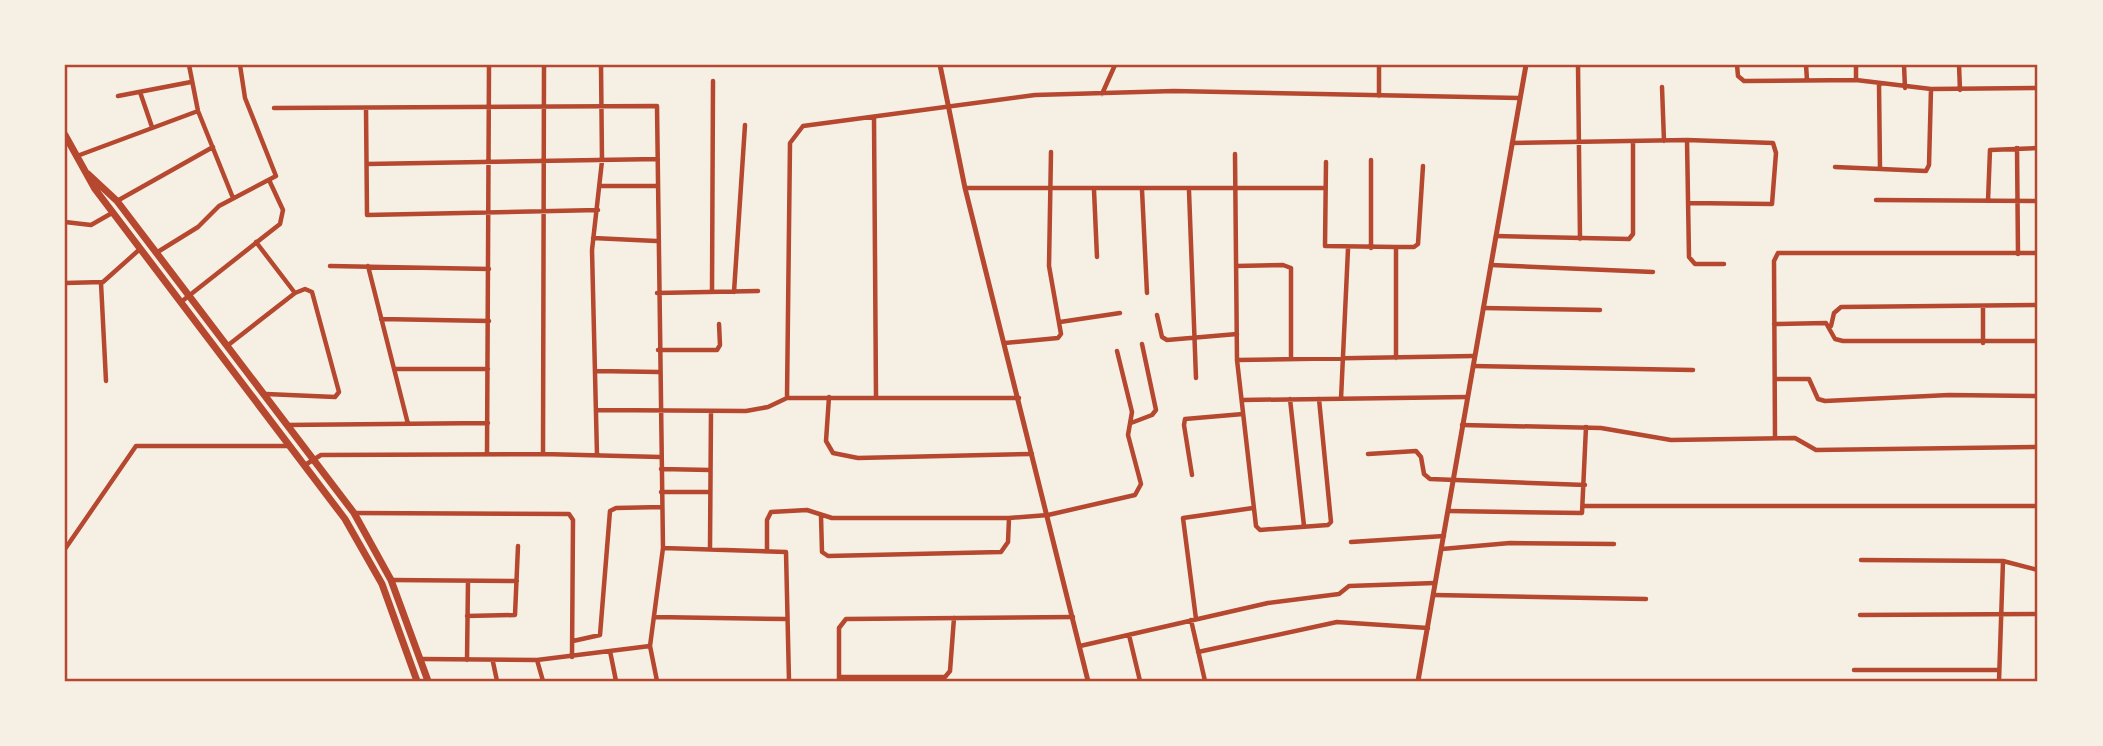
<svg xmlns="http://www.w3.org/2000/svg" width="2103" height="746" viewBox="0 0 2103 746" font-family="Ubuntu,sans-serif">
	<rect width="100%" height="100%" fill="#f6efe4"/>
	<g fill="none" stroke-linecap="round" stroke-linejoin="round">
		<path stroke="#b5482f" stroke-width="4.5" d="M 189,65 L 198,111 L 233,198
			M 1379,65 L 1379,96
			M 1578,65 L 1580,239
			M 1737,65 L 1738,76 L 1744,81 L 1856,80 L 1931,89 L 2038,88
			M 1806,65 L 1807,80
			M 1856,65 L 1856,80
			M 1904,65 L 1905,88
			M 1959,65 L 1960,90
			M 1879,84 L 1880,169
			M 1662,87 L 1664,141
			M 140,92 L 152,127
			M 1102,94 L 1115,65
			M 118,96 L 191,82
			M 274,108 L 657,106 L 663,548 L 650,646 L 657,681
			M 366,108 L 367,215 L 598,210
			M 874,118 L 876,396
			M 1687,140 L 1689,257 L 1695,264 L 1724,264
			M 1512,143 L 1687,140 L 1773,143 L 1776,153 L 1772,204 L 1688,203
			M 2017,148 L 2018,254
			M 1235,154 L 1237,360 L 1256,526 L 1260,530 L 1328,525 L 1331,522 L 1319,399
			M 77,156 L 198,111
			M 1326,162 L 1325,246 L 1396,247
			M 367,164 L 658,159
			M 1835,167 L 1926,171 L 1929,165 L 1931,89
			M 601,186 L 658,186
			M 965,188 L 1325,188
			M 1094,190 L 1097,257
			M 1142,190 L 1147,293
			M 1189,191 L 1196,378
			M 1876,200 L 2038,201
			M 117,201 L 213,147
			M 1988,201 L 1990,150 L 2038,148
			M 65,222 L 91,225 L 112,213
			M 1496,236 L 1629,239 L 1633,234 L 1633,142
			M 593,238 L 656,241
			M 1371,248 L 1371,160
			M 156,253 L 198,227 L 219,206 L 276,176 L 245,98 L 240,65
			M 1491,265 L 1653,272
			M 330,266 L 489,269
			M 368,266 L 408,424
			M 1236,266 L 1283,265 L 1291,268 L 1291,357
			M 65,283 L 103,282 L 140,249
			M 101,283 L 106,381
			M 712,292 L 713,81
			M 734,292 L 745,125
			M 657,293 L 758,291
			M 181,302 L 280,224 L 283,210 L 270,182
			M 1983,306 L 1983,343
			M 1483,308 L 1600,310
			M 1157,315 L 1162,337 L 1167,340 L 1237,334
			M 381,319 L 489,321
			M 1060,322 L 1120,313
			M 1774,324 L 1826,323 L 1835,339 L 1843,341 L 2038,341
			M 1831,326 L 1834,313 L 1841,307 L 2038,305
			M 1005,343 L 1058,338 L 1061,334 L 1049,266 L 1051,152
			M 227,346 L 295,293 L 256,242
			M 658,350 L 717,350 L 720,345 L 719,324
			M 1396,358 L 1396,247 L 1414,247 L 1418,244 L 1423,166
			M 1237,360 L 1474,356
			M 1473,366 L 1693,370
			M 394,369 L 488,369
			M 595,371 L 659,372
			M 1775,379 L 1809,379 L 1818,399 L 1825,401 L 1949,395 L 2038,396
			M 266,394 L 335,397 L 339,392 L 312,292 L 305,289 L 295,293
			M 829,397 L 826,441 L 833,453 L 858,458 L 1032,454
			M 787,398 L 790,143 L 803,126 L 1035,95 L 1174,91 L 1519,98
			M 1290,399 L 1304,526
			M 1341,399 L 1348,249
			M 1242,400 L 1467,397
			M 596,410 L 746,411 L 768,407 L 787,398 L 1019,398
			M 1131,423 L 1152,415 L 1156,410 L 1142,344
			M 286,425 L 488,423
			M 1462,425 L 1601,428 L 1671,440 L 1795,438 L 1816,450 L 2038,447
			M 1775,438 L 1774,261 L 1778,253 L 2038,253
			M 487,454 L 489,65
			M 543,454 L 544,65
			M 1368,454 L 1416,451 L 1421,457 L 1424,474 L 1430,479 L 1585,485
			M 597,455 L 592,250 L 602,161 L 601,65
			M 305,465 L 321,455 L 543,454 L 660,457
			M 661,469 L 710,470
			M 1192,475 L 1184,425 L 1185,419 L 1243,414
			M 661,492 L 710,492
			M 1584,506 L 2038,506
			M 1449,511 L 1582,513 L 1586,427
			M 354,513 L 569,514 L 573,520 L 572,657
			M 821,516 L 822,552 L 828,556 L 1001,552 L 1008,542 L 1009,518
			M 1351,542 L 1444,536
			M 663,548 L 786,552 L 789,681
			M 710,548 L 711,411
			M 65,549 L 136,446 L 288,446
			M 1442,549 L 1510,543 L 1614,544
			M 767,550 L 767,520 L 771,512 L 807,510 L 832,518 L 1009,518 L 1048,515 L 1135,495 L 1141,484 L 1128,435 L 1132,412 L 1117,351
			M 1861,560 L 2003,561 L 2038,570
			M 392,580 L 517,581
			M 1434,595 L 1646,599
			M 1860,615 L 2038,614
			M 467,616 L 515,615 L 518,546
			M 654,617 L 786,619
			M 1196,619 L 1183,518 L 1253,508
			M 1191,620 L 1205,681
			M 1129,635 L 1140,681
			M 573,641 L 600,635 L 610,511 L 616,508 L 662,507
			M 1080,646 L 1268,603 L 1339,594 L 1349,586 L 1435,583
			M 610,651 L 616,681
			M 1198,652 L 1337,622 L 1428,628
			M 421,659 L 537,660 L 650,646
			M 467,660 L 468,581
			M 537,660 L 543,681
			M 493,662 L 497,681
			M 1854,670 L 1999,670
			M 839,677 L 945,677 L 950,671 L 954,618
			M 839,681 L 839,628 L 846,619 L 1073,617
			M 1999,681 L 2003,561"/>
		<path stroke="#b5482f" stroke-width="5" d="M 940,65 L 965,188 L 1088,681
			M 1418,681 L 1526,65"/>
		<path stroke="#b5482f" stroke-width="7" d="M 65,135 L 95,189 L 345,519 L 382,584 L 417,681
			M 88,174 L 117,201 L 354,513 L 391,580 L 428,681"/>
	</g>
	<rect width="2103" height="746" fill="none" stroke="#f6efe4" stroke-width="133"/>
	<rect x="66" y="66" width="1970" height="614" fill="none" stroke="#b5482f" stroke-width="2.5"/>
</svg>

────

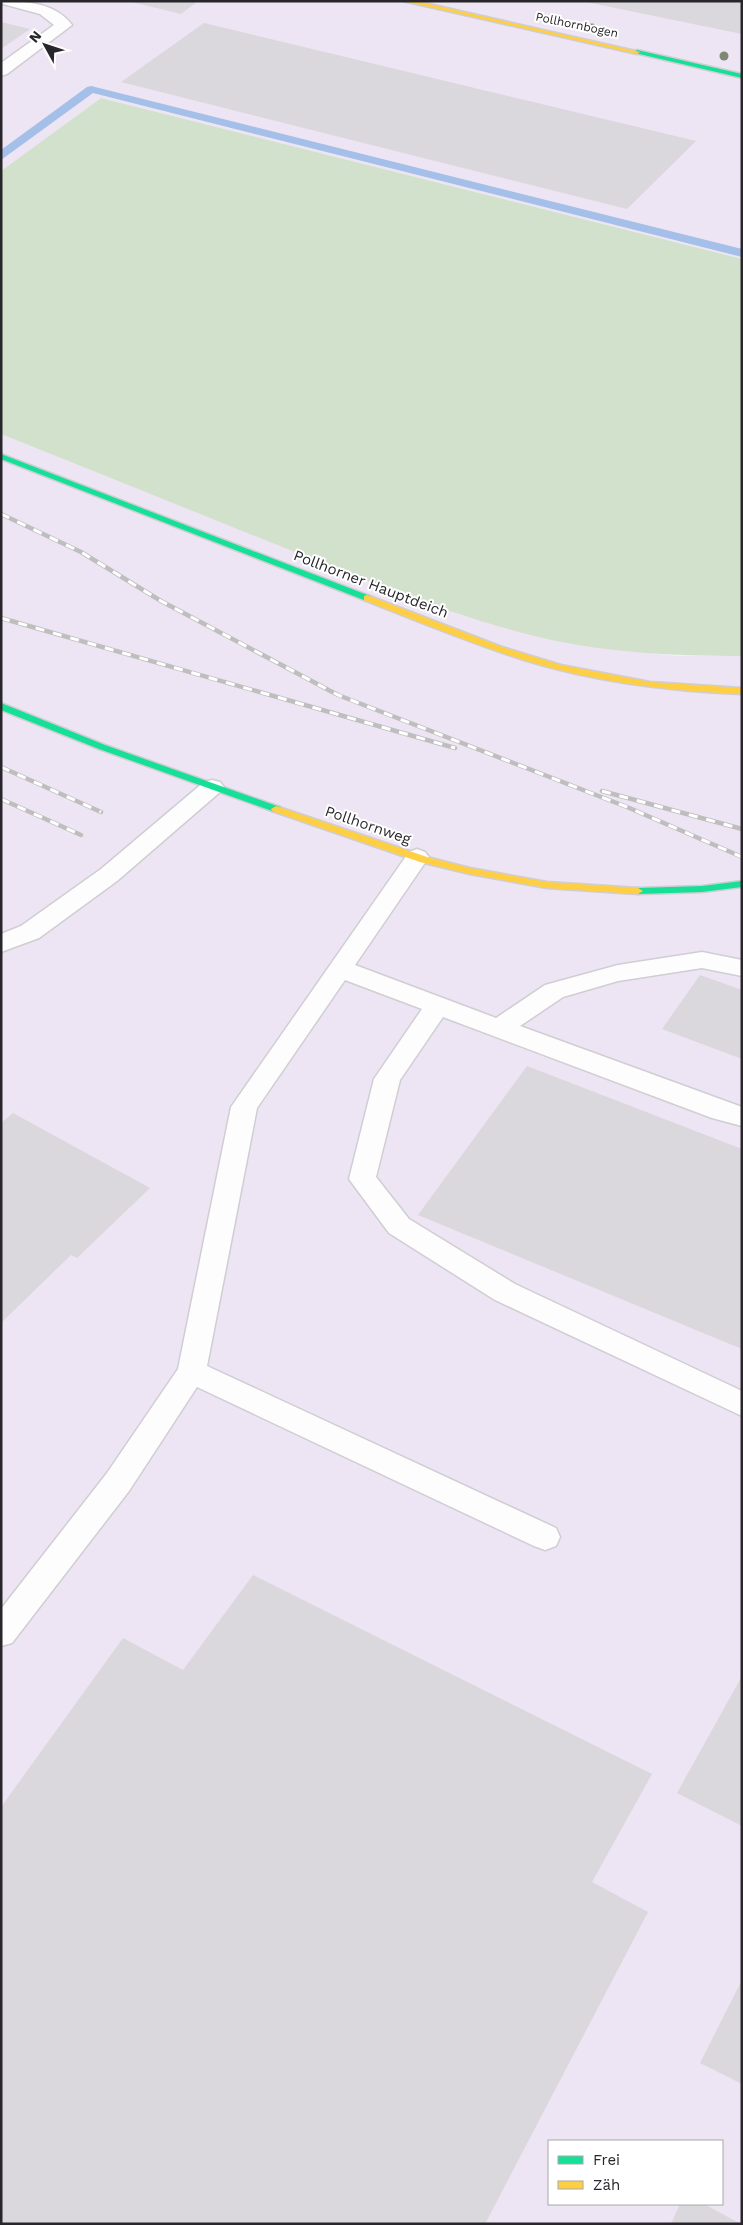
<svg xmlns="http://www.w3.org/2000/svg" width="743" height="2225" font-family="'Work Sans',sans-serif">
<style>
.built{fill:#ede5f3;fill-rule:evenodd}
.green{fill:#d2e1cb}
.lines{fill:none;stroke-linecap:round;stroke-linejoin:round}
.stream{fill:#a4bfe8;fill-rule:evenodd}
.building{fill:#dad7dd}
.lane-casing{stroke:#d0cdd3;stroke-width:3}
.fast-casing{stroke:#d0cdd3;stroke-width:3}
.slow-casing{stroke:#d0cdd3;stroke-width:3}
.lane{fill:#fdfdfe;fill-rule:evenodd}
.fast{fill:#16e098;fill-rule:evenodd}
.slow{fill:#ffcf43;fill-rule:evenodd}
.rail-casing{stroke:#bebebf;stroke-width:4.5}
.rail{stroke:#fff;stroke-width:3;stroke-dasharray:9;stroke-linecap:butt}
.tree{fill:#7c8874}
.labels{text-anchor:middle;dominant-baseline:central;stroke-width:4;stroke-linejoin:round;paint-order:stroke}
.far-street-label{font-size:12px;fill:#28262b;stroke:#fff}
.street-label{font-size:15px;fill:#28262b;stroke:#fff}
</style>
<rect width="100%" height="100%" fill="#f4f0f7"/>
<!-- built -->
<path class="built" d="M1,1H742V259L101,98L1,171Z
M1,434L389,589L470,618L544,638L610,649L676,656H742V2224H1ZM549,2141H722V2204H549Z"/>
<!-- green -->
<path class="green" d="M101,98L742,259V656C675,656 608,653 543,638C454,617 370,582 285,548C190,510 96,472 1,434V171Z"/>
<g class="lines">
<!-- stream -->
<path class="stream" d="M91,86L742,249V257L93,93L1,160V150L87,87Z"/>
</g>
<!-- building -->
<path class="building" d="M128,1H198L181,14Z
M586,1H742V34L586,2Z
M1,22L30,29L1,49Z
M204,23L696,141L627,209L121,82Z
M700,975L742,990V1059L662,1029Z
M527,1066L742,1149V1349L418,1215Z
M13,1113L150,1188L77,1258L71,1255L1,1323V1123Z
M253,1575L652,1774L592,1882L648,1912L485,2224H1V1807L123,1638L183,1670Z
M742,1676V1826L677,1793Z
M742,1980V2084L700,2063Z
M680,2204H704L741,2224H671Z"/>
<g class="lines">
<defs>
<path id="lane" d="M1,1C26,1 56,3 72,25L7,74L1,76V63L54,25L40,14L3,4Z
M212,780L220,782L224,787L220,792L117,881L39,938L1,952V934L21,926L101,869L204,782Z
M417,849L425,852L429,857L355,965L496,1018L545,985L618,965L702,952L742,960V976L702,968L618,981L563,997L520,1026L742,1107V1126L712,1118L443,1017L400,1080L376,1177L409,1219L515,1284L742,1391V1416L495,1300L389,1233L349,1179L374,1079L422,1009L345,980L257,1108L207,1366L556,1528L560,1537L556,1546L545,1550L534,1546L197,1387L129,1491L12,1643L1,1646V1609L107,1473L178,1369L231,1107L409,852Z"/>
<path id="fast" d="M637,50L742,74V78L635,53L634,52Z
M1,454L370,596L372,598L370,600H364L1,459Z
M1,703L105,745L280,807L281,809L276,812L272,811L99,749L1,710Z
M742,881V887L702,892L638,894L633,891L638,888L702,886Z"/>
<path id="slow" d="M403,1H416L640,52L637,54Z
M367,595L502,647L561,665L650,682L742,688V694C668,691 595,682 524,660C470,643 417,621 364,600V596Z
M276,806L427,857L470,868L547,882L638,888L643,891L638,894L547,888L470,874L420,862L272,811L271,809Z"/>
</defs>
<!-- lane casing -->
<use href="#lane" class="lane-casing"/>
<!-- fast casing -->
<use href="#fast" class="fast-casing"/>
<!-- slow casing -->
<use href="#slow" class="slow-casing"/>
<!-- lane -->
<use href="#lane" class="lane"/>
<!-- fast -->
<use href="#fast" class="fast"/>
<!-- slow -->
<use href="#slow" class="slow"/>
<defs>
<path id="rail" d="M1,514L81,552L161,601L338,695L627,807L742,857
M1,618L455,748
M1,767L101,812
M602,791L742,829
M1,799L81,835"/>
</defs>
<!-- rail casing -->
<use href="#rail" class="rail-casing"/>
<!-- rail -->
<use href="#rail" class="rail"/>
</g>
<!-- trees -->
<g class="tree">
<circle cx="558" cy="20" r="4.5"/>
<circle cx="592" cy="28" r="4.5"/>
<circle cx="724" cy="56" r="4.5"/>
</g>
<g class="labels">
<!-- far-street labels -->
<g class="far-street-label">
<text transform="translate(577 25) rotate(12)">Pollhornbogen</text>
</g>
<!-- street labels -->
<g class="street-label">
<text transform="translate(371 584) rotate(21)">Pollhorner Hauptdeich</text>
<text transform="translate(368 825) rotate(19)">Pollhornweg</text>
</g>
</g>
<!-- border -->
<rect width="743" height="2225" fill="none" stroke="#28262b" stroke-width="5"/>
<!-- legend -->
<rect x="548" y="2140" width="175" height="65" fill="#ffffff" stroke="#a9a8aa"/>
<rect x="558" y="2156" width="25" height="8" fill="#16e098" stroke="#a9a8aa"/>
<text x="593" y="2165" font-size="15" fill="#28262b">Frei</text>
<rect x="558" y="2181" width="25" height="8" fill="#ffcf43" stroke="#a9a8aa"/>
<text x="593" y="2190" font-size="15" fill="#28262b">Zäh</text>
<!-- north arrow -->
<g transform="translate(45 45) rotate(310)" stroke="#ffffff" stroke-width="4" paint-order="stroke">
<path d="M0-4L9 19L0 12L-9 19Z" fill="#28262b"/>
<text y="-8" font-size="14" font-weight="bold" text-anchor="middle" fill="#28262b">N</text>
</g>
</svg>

────

◆ Description of the task ◆
Your reply should be a single number: how many lines in the entries above hold the string "ffffff".

◆ Solved exercise ◆
2